Thursday, May 1, 2014

Number 9

being a life-long Beatles fan, I thought I would entitle this day, which would have been my ninth anniversary, accordingly.

Sometimes, I get a bit dizzy with the pain, loss, and insanity of it all.

I'd like to get to official double digits

It doesn't matter.  Number 9, number 9, number 9....twisted and strange and clangy.

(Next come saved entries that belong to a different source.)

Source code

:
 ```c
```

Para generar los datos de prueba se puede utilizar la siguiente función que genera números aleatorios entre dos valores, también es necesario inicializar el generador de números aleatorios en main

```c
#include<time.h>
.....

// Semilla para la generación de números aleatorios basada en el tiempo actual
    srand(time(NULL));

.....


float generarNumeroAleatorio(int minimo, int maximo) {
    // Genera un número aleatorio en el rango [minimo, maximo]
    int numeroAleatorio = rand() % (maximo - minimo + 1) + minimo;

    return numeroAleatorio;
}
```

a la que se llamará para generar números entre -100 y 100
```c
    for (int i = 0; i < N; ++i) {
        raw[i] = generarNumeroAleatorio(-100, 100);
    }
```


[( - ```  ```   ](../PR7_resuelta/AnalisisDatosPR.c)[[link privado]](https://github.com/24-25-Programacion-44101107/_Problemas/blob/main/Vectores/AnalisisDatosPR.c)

I'd like to put in an official complaint about the whole, "squeaky wheel gets the grease" thing, because it seems like what that really means is that the only time anyone says anything is when things are going wrong.  Which is to say, I would like to officially ask the universe to find a way to bring to the attention to the powers that be the fact that I do an amazing job.  I did not just lose my husband, which is hard enough.  I lost my best friend, the only family that showed me unfailingly that there was support and love no matter what, the father to my children, my helper, my partner.  And I have three little ones, two dogs, three cats, plus a household to take care of...nothing is done to the level of amazing.  But I adore my kids and they know it.  I will let them see me grieve and give me comfort.  Because it is what our world consists of and to hide from it would hurt them.  I absolutely despise the fact that people think I would do anything other than be the best teacher I can be.  If I am in a dark place, that does NOT mean I am not strong enough to be professional, loving, guiding, inspiring...I feel like so much of my world, of the Western World, needs the lesson of the Mustard Seed...to know that all of us are touched with pain and darkness, loss and grief and hurt and fear...these things do NOT make us less or unhealthy or weak or even messed up.  They make us, well, ALIVE.  The only time we avoid these things, is when we die.  Darkness, yes.  Pain and fear and loss and loneliness?  Of course.  I am a widow. I am only 40 and my husband was only 45.  We have three small kids.  Of course there are the dark things.  But damn-it, my heart is strong.  Full of the desire to love and grow.  John would not have loved me if I did not have this in me.  I would not love myself the way I do...I fought for so long to see my strength and my independence and to believe in the love I have inside.  I don't have to fight for that anymore.  It's there and there is no denying it.  I will never again question these things about myself.

But why must life present to me situations to, yet again, question and doubt the motives of others?  Why do so MANY of us create closed, strange, petty places, where expressions of caring don't go direct to the individual?  Where you don't go to someone struggling and offer help and support, love and friendship?  Instead, people judge and report, like we really do live in 1984.

How can we make our world what we wish it could be?  The Buddha says that (as far as I am able to understand in my limited experience) we must live what we wish our world would be...in that small and consistent way, we make it what we wish.  I'm trying so hard...and I see many many lovely people who offer that to me, but they felt this way before me...my actions seem to change nothing.  More simply, I find others who agree with me.  It is akin to the time when I canvassed- you were frustrated if you looked for people whose minds' you could change...instead, you kept knocking on doors till you found the few who agreed with you...

I understand that we will not all agree.  But why can we not find ways to acknowledge strength, to offer comfort, to create community??

Sigh.  Anyway.

My ninth anniversary.  Last year, there were friends all over and we had fires and roasted marshmallows and John was in his hospital bed in our living room.  It hurts so deeply when I think about how I had to go from seeing him on the trampoline, bouncing and flipping and amazing me, to unable to walk in the space of a couple years.  He was one of the best people I have ever had the honor of knowing, and knowing that he loved me, that he chose to make new people with me through the love of our touch...THAT is an honor.  And I promise I will try to allow that to carry me through the hard times.  I miss you, John.  I'm so deeply lonely without you.  I don't know how I will find someone who can touch me the same way, physically or emotionally.  I truly HATE that I must try, but I know I must...I deserve love.  And you believed that too.  If it could be you, I would chose that a hundred times over and over throughout time.  I can't have that.  So, I also promise to never ever let you go completely.  You are half of our babies.  You were the one who tamed me deeply and truly.

I will hold onto that, when all else frustrates me.  Thank you for everything.  Happy anniversary to my favorite grown up human being.   You have my heart forever.